Extensive research shows that foreign investment is lower in countries perceived to be corrupt, which further thwarts their chance to prosper, according to TI.

But when countries improve governance and reduce corruption, they reap a "development dividend" that, according to the World Bank Institute, can include improved child mortality rates, higher per capita income and greater literacy.

The TI report noted that 19 of the world's poorest countries had been granted debt service relief under the Highly Indebted Poor Countries (HIPC) initiative, testifying to their economic reform achievements. However, not one of these countries scored above 4 on the CPI, indicating serious to severe levels of corruption.

Greed, mismanagement

The coalition said these countries still faced the grave risk that money freed from debt payments now entering national budgets would be forfeited to greed, waste or mismanagement.

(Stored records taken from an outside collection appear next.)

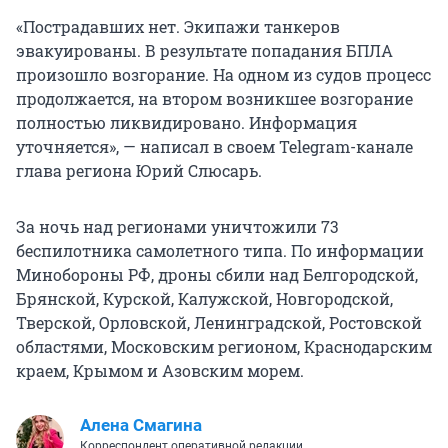
«Пострадавших нет. Экипажи танкеров
эвакуированы. В результате попадания БПЛА
произошло возгорание. На одном из судов процесс
продолжается, на втором возникшее возгорание
полностью ликвидировано. Информация
уточняется», — написал в своем Telegram-канале
глава региона Юрий Слюсарь.
За ночь над регионами уничтожили 73
беспилотника самолетного типа. По информации
Минобороны РФ, дроны сбили над Белгородской,
Брянской, Курской, Калужской, Новгородской,
Тверской, Орловской, Ленинградской, Ростовской
областями, Московским регионом, Краснодарским
краем, Крымом и Азовским морем.
Алена Смагина
Корреспондент оперативной редакции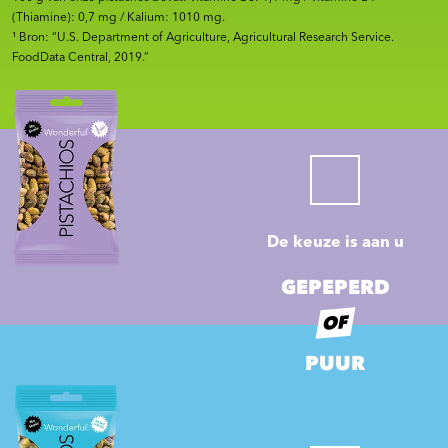
(Thiamine): 0,7 mg / Kalium: 1010 mg.
¹ Bron: “U.S. Department of Agriculture, Agricultural Research Service.
FoodData Central, 2019.”
De keuze is aan u
GEPEPERD
OF
PUUR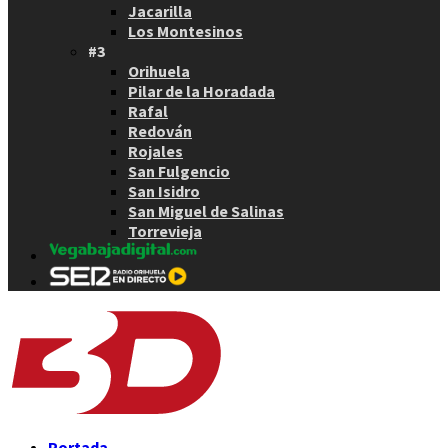
Jacarilla
Los Montesinos
#3
Orihuela
Pilar de la Horadada
Rafal
Redován
Rojales
San Fulgencio
San Isidro
San Miguel de Salinas
Torrevieja
Portada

It said the commitment and resources devoted to qualifying for HIPC must also be applied to winning the fight against corruption.

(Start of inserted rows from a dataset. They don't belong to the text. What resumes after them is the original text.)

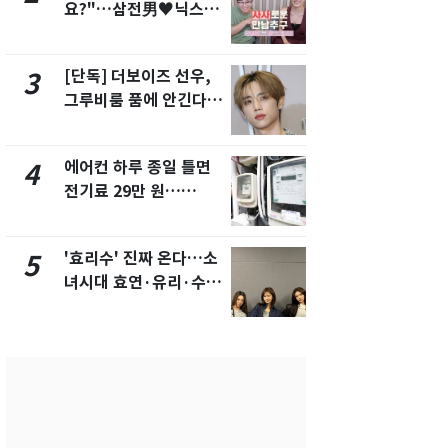
요?"…삼전男♥닉스女
의실에 남자
3:3 단체소개팅 예능 화
요"…경찰 
제
[단독] 더보이즈 선우,
[단독]중수
3
8
그루비룸 품에 안긴다…
수사관 경력
앳에어리어와 전속계약
진…법무사·
택' 유지
에어컨 하루 종일 틀면
전남광주 화
4
9
전기료 29만 원…
교통사고로 
450kWh 넘으면 '요금
지…6명 부
폭탄'
'효리수' 진짜 온다…소
축구협회, 
5
10
녀시대 효연·유리·수영
들 10여명 대
유닛 출격 [N이슈]
대' 의혹…
픽 예선 등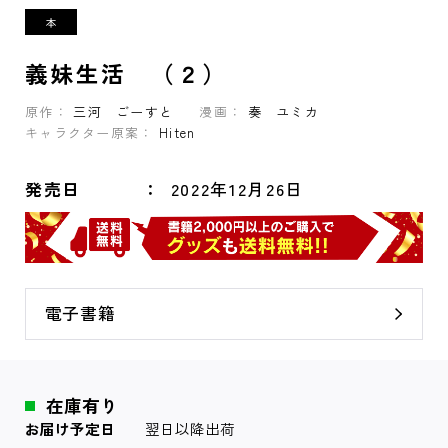
義妹生活 （２）
原作：
三河 ごーすと
漫画：
奏 ユミカ
キャラクター原案：
Hiten
発売日
2022年12月26日
電子書籍
在庫有り
お届け予定日
翌日以降出荷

Stamping out corruption and implementing recipient-led reforms are thus seen as critical to making aid more effective, and to realizing the crucial human and economic development goals that have been set by the international community.

An increase in perceived corruption from 2004 to 2005 can be measured in countries such as Costa Rica, Gabon, Nepal, Papua New Guinea, Russia, Seychelles, Sri Lanka, Suriname, Trinidad & Tobago and Uruguay.

Graft in rich countries

Conversely, a number of countries and territories show noteworthy improvements -- a decline in perceptions of corruption -- over the past year. They include Estonia, France, Hong Kong, Japan, Jordan, Kazakhstan, Nigeria, Qatar, Taiwan and Turkey.

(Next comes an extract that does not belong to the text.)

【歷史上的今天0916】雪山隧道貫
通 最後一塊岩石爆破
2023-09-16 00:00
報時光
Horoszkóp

The report said wealth was not a prerequisite for successful control of corruption.

A new long-term analysis of the CPI carried out by corruption expert Johann Graf Lambsdorff showed that the perception of corruption had decreased significantly in lower-income countries such as Estonia, Colombia and Bulgaria over the past decade.

In the case of higher-income countries, such as Canada and Ireland, however, there has been a marked increase in the perception of corruption over the past 10 years, showing that even wealthy, high-scoring countries must work to maintain a climate of integrity.

Sharing the burden

Similarly, the responsibility in the fight against corruption does not fall solely on lower-income countries, the report said.

The TI said wealthier countries, apart from facing numerous corruption cases within their own borders, must share the burden by ensuring that their companies were not involved in corrupt practices abroad.

It also said offenders must be prosecuted and barred from public bidding.

Government secrecy

The opportunity for ensuring sustainable progress also lies in the hands of the World Trade Organization, which needs to actively promote transparency and anticorruption in global trade, the coalition stressed.

"The lessons are clear: risk factors such as government secrecy, inappropriate influence of elite groups and distorted political finance apply to both wealthy and poorer countries, and no rich country is immune to the scourge of corruption," the report said.